Continuously searching for diseases in animals could help prevent outbreaks among humans and reduce costs in the long run, experts say. In a report released by the National Academies of Sciences, Engineering, and Medicine, researchers note that "it is penny-wise and pound-foolish to continually invest in large emergency responses without investing in effective disease surveillance systems."
Yet, after the crisis is over, the inspiration to pursue the search for these emerging diseases often wanes, Daszak says .
"We tend to get short-sighted between outbreaks. I guarantee four months from now, when this outbreak is over, the programs that were set up will gradually start to wind down, the funding will dry up," he says.
Can we stop the next coronavirus?
Coronaviruses have some of the largest genomes amongst all RNA viruses, which means there are seemingly endless combinations for recombination or mutations. That is an ever-simmering genetic pot of viral soup that can, seemingly at any moment, come up with from fresh diseases that may go on to infect humans.
The more you know about the what ingredients are in that pot, the better you can figure out what may emerge next. That means digging deep into the genetics of coronaviruses.
The identification of bat coronaviruses, the authors of the March 2019 paper warn is "an urgent issue for the detection of early warning signs." The interest has been rekindled by the recent outbreak, but how long will it last?
"We spend money on that so we can find out what's out there."
In a paper released this week, a team of scientists in Singapore suggested a way to use next-generation genetic sequencing (the same technology that allows entire genomes to be sequenced in days or hours, rather than months) may help is identity new coronaviruses more quickly. In their trial, this team developed a series of "probes" that could bind to viruses, and help scientists identify them.
They were able to use that technology to identify nine coronaviruses. The approach shows that "cost-effective, large-scale" analysis of bat coronaviruses is "extremely feasible," the researchers say.
But you can't track a virus with a probe if you don't know what exactly what that virus might look like to begin with. Lin-Fa Wang, the study's lead author suggested that they need to continuously update that information in a "living library" that contains everything we know about the viruses that are already out there.
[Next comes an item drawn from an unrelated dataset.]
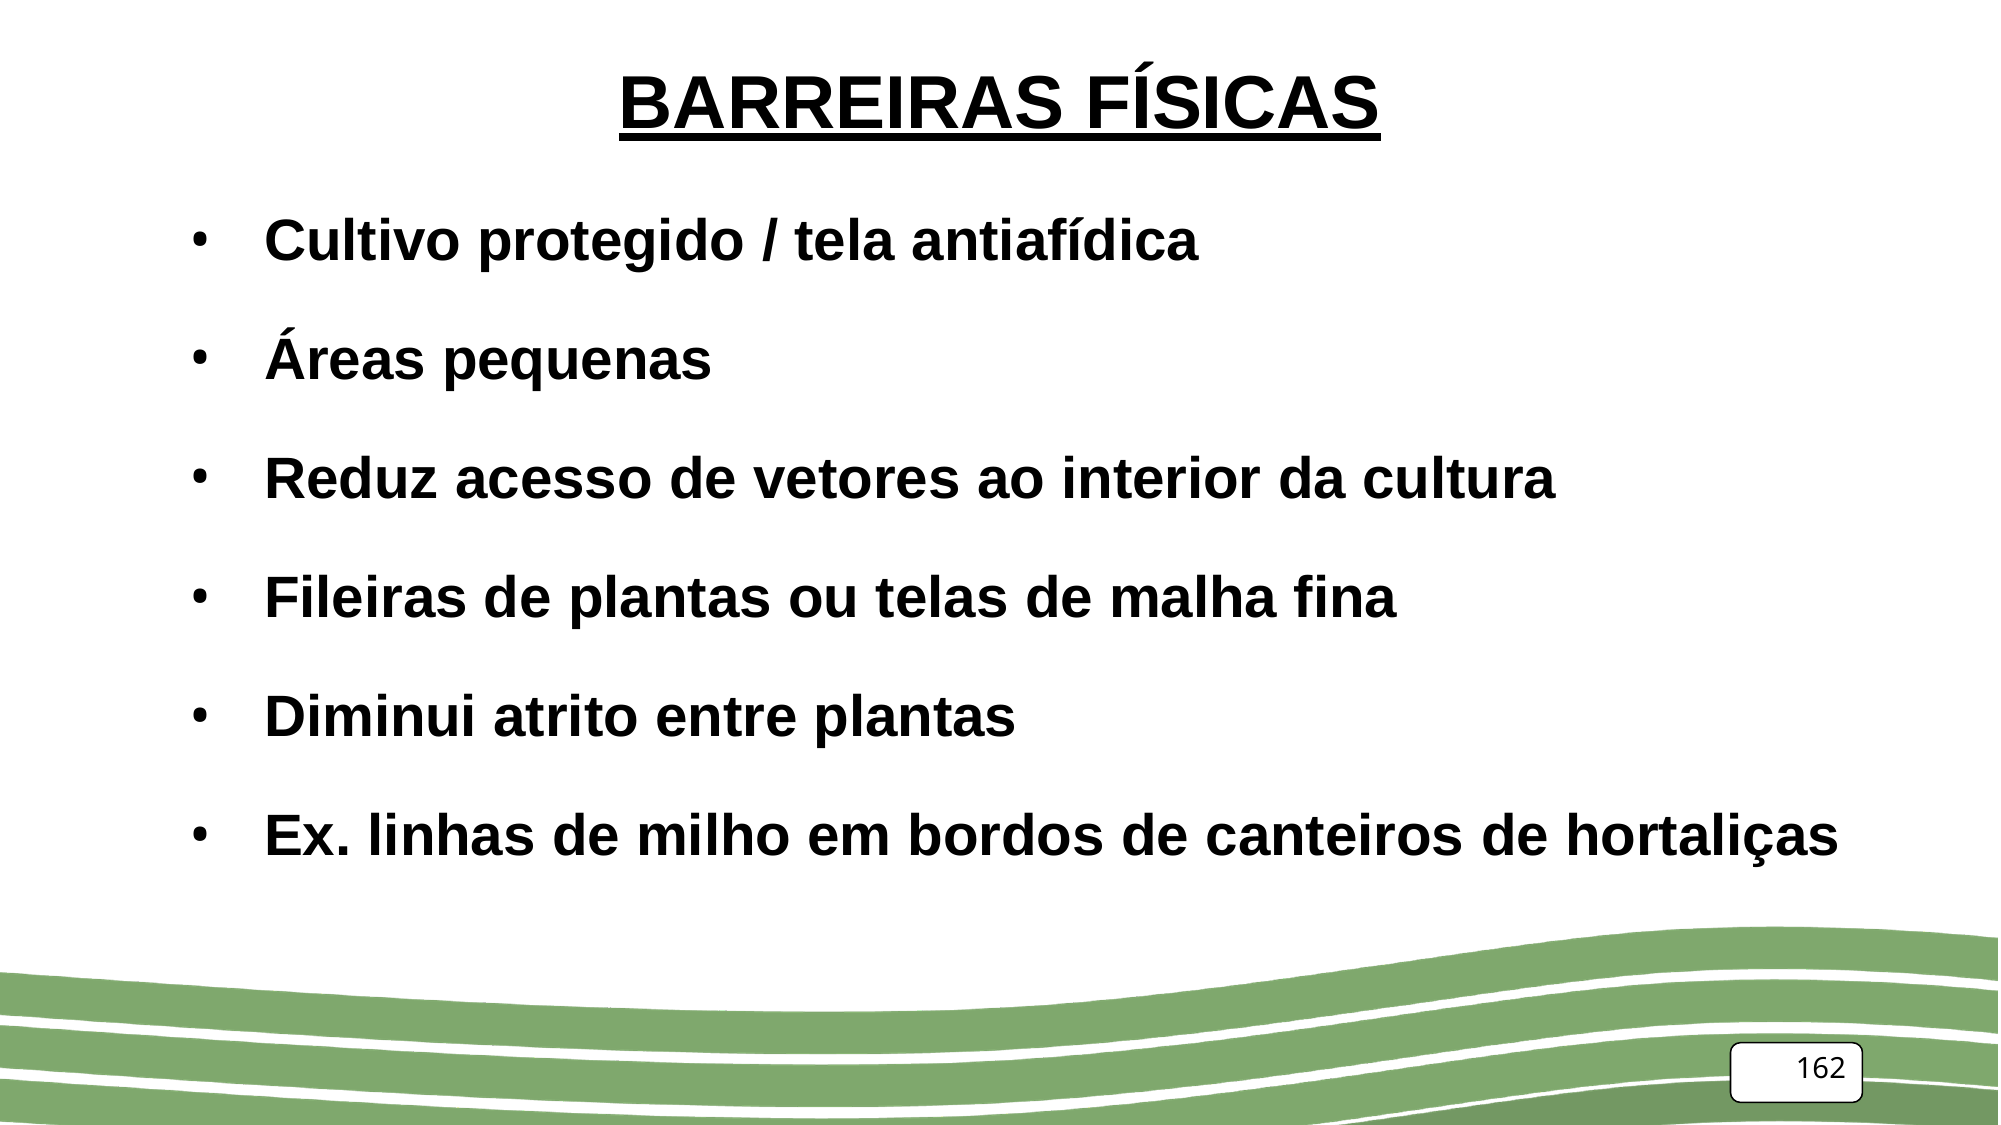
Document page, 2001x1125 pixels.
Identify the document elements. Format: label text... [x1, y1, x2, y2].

title BARREIRAS FÍSICAS [616, 51, 1384, 242]
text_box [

A version of it already exists. The Global Virome Project, which launched in 2018, (also headed by Daszak) is an attempt to identify as many zoonotic viruses as possible and create an atlas of all potential threats.
The Global Virome Project was "heavily criticized" in the beginning, Daszak says. Most of the griping was over the cost, which nears $1.2 billion.
"We spend money on that so we can find out what's out there," he says. "So when you go to develop a vaccine that's for not just one coronavirus, you've at least got those coronaviruses in the lab and you know what they are."
But if scientists identify the next virus, is there a way to actually do anything about it in time to help protect people?
Ideally, identifying all emerging coronaviruses could help develop a universal vaccine — something scientists have been working on hopes of controlling the 2019-nCoV outbreak. But that could still be decades away, Daszak says.
Instead, the answer to preventing another coronavirus outbreak does not have to be overly technical, he says. It may come in simple, proactive intervention: Programs that promote safer handling of wildlife, education and allocation of resources to places that may be particularly at risk for an outbreak could be enough to help contain it.
Right now, early warning signs may be the best we can hope for. So long as we actually listen to them, that is.